4.4.4. Evaluation of Cortisol Levels by ELISA Assay
The concentration of cortisol in H295R cell culture supernatant samples was evaluated using the enzyme-linked immunosorbent assay (ELISA) with commercially available test kits. Samples were diluted where necessary; the standards of known concentration and the blanks were prepared for the elaboration of calibration lines. Samples and standards were incubated together with the primary antibody, and then with the secondary antibody in multiwell plates. Finally, the peroxidase enzyme substrate conjugated to the secondary antibody was added to develop a colored product. The absorbance values are related to the cortisol concentration according to an exponential trend. The absorbance was recorded by spectrophotometer at a wavelength of 450 nm. The data obtained were processed with the MyAssay software (
https://www.myassays.com/index.html, accessed on 22 January 2024).
4.5. Statistical Analysis
For the MTT assay performed on the H295R cell line and the Caco2 cell line, the concentrations of cortisol tested with the ELISA assay, and the percentages of degradation of the S. lateriflora extract components analyzed by RP-UHPLC-PDA-ESI-MS/MS, data were expressed as mean ± standard deviation (SD) from three biological replicates.

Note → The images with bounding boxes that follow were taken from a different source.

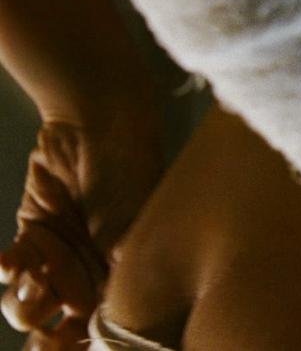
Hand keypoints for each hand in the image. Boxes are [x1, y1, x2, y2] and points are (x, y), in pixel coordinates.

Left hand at [0, 114, 162, 339]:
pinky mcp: (32, 238)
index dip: (84, 345)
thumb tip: (110, 330)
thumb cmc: (130, 176)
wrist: (98, 126)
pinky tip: (6, 262)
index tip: (68, 343)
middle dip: (48, 339)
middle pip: (63, 331)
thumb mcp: (132, 232)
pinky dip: (4, 270)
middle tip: (44, 327)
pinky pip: (10, 270)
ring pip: (30, 307)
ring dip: (22, 304)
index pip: (105, 331)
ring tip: (29, 284)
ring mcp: (60, 261)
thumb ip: (119, 282)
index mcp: (126, 283)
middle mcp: (93, 279)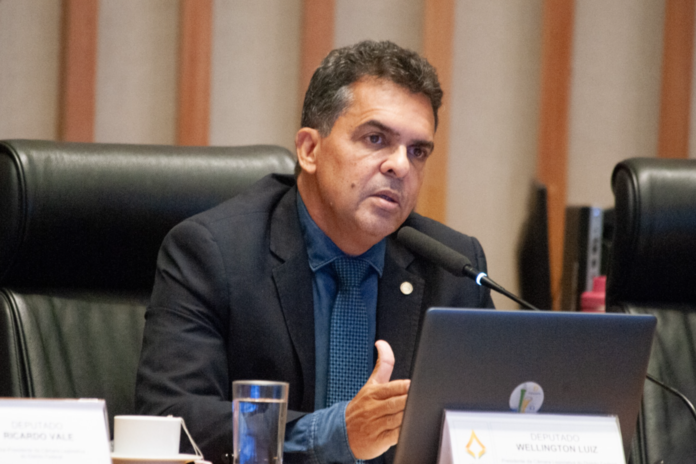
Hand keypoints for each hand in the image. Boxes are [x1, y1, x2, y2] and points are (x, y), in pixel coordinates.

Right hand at [345, 340, 410, 459]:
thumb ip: (382, 365)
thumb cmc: (361, 407)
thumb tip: (382, 343)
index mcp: (374, 392)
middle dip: (411, 401)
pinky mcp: (378, 440)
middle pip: (397, 403)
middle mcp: (374, 408)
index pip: (393, 387)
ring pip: (397, 419)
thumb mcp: (370, 384)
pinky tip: (413, 429)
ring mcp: (376, 425)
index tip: (417, 385)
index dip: (407, 387)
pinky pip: (395, 436)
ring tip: (421, 412)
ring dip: (410, 416)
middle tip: (424, 399)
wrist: (341, 432)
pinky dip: (404, 433)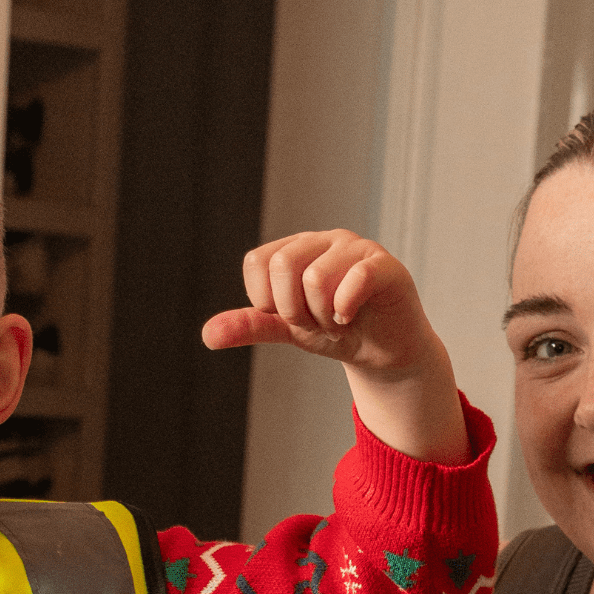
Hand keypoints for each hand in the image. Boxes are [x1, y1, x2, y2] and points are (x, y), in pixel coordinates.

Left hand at [202, 230, 468, 463]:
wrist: (383, 353)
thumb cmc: (336, 331)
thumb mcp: (287, 329)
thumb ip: (250, 326)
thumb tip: (208, 335)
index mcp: (295, 248)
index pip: (258, 262)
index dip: (267, 301)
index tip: (291, 316)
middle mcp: (324, 240)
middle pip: (283, 265)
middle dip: (294, 310)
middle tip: (316, 321)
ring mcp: (356, 248)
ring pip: (315, 276)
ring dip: (322, 316)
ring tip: (338, 320)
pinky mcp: (385, 265)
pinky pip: (355, 279)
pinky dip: (344, 310)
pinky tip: (352, 318)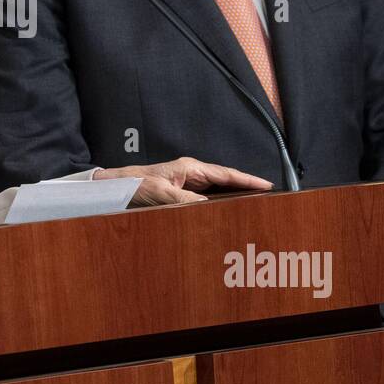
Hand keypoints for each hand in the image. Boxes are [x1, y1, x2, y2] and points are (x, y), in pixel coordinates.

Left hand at [94, 157, 272, 206]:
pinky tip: (224, 216)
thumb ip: (183, 200)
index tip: (268, 186)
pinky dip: (217, 207)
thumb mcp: (160, 192)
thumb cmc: (135, 184)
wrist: (114, 187)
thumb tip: (206, 208)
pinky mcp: (180, 194)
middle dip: (246, 189)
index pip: (225, 173)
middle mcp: (191, 174)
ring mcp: (186, 184)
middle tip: (268, 200)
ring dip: (232, 199)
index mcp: (190, 168)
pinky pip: (205, 200)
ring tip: (252, 209)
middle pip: (225, 181)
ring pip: (217, 191)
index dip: (248, 180)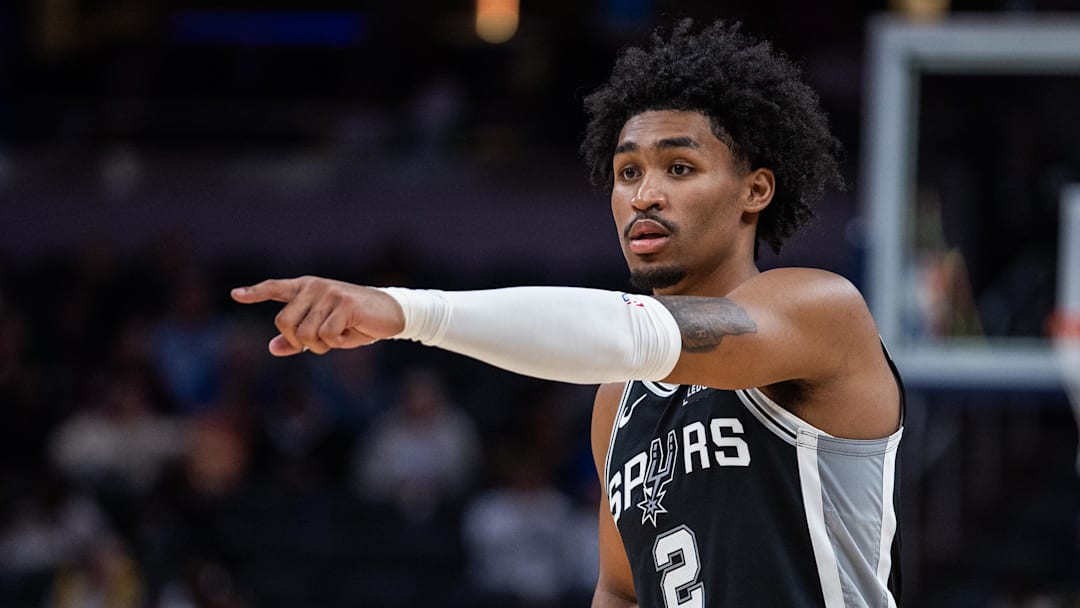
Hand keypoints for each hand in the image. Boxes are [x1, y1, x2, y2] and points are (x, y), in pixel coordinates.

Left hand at [230, 276, 404, 355]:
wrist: (391, 313)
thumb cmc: (356, 322)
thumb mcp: (325, 331)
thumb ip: (298, 338)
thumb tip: (273, 348)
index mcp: (307, 288)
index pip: (275, 288)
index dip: (255, 293)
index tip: (235, 295)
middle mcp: (314, 287)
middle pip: (284, 323)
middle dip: (299, 341)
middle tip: (320, 342)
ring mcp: (329, 293)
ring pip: (306, 334)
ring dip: (322, 345)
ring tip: (339, 335)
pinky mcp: (344, 304)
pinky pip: (327, 335)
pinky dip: (338, 343)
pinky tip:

Concerning the viability percentages of the H295R cell line and the Caco2 cell line, and the concentrations of cortisol, the statistical comparison among groups was conducted using one-way ANOVA followed by Dunnett’s post hoc test for multiple comparisons to determine significance, which was set to p < 0.05. The statistical analyses were performed using GraphPad Prism, version 8 (San Diego, CA, USA).